■ **WHAT TO WORK ON**:
Using the records below, output the stretch that opens with the line containing "Какое окно выбрать" and closes with the line containing "Tutte le nostre", exactly and including both lines, with nothing more.

■ **SOURCE MATERIAL**:

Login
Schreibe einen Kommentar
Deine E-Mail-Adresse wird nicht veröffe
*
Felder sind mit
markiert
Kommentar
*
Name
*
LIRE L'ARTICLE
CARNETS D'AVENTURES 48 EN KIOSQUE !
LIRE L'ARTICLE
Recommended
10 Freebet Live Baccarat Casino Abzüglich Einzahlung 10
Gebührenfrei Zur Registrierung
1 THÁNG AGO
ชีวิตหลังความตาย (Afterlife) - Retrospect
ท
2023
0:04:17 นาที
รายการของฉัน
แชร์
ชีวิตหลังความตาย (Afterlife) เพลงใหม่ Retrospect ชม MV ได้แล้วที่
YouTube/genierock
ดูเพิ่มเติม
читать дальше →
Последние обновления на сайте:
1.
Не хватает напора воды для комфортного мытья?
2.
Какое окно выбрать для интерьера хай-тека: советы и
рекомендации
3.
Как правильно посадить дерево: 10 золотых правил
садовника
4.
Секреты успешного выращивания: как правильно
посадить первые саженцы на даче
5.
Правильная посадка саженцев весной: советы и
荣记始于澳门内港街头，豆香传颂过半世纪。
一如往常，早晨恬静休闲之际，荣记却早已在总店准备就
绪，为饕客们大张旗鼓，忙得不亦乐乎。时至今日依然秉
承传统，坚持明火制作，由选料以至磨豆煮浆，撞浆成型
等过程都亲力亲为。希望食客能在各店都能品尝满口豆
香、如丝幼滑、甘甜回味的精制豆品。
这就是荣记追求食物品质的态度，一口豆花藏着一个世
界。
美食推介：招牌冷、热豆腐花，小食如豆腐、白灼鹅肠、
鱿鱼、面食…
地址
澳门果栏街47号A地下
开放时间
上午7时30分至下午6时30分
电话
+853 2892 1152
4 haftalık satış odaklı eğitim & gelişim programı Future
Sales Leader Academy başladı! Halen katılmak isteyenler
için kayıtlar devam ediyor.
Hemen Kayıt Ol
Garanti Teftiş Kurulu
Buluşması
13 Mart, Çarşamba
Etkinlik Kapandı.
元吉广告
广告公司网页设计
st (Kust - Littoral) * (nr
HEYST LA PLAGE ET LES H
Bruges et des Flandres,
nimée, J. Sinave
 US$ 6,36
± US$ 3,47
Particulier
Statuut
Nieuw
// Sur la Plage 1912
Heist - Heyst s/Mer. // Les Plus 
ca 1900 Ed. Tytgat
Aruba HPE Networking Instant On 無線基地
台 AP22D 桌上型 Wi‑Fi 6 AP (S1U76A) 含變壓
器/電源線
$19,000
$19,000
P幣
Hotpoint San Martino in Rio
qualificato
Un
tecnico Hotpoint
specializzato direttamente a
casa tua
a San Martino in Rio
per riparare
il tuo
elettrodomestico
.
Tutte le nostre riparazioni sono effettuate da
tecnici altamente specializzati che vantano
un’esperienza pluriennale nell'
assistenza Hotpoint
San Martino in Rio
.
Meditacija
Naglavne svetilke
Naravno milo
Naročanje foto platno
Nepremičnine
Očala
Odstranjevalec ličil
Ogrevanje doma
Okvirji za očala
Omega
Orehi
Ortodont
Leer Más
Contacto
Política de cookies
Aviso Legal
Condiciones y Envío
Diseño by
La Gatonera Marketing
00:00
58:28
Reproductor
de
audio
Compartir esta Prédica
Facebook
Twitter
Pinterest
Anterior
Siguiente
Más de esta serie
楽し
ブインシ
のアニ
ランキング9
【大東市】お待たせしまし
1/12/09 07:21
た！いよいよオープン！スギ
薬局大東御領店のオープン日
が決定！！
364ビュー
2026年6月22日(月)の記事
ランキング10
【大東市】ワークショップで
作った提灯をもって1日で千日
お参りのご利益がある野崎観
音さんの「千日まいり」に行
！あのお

■ **FINAL ANSWER**:
Какое окно выбрать для интерьера хай-тека: советы и
рекомендации
3.
Как правильно посадить дерево: 10 золотых правил
садовника
4.
Секреты успешного выращивания: как правильно
посадить первые саженцы на даче
5.
Правильная посадка саженцев весной: советы и
荣记始于澳门内港街头，豆香传颂过半世纪。
一如往常，早晨恬静休闲之际，荣记却早已在总店准备就
绪，为饕客们大张旗鼓，忙得不亦乐乎。时至今日依然秉
承传统，坚持明火制作，由选料以至磨豆煮浆，撞浆成型
等过程都亲力亲为。希望食客能在各店都能品尝满口豆
香、如丝幼滑、甘甜回味的精制豆品。
这就是荣记追求食物品质的态度，一口豆花藏着一个世
界。
美食推介：招牌冷、热豆腐花，小食如豆腐、白灼鹅肠、
鱿鱼、面食…
地址
澳门果栏街47号A地下
开放时间
上午7时30分至下午6时30分
电话
+853 2892 1152
4 haftalık satış odaklı eğitim & gelişim programı Future
Sales Leader Academy başladı! Halen katılmak isteyenler
için kayıtlar devam ediyor.
Hemen Kayıt Ol
Garanti Teftiş Kurulu
Buluşması
13 Mart, Çarşamba
Etkinlik Kapandı.
元吉广告
广告公司网页设计
st (Kust - Littoral) * (nr
HEYST LA PLAGE ET LES H
Bruges et des Flandres,
nimée, J. Sinave
 US$ 6,36
± US$ 3,47
Particulier
Statuut
Nieuw
// Sur la Plage 1912
Heist - Heyst s/Mer. // Les Plus 
ca 1900 Ed. Tytgat
Aruba HPE Networking Instant On 無線基地
台 AP22D 桌上型 Wi‑Fi 6 AP (S1U76A) 含變壓
器/電源線
$19,000
$19,000
P幣
Hotpoint San Martino in Rio
qualificato
Un
tecnico Hotpoint
specializzato direttamente a
casa tua
a San Martino in Rio
per riparare
il tuo
elettrodomestico
.
Tutte le nostre riparazioni sono effettuate da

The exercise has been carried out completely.